DESCRIPTION OF THE TASK: Rewrite the records as a JSON list of strings, one per line, from the first line through the line with "10: (360, 98)". Skip any blank lines.

THE DATA:
● ● ●

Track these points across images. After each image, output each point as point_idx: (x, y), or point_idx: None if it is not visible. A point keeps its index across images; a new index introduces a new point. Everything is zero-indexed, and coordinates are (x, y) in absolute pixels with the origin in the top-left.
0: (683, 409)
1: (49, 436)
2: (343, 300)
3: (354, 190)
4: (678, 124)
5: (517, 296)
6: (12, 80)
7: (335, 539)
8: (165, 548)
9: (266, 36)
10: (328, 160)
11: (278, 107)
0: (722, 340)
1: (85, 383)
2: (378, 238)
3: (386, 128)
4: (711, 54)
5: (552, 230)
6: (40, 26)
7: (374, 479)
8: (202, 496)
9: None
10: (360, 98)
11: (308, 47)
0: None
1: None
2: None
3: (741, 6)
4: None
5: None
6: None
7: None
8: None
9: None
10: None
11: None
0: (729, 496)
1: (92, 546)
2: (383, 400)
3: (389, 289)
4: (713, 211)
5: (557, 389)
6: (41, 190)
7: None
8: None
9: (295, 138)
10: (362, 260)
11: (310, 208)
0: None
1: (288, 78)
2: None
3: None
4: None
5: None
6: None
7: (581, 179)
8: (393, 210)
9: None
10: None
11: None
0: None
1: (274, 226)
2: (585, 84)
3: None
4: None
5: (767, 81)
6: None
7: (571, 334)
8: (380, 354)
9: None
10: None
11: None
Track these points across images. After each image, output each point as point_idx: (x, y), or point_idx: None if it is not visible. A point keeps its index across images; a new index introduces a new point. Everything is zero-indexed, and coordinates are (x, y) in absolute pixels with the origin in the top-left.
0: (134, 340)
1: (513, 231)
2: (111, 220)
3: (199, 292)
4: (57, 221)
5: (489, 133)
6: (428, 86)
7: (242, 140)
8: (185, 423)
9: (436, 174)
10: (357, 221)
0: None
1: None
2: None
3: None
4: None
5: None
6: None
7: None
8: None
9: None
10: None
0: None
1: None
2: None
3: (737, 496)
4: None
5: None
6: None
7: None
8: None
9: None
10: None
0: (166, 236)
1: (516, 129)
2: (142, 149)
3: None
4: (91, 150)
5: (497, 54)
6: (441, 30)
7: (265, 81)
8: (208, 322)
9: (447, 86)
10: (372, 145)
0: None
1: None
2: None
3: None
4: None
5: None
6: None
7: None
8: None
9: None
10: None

● ● ●

ANSWER IN FULL:
[
  "Track these points across images. After each image, output each point as point_idx: (x, y), or point_idx: None if it is not visible. A point keeps its index across images; a new index introduces a new point. Everything is zero-indexed, and coordinates are (x, y) in absolute pixels with the origin in the top-left.",
  "0: (683, 409)",
  "1: (49, 436)",
  "2: (343, 300)",
  "3: (354, 190)",
  "4: (678, 124)",
  "5: (517, 296)",
  "6: (12, 80)",
  "7: (335, 539)",
  "8: (165, 548)",
  "9: (266, 36)",
  "10: (328, 160)",
  "11: (278, 107)",
  "0: (722, 340)",
  "1: (85, 383)",
  "2: (378, 238)",
  "3: (386, 128)",
  "4: (711, 54)",
  "5: (552, 230)",
  "6: (40, 26)",
  "7: (374, 479)",
  "8: (202, 496)",
  "9: None",
  "10: (360, 98)"
]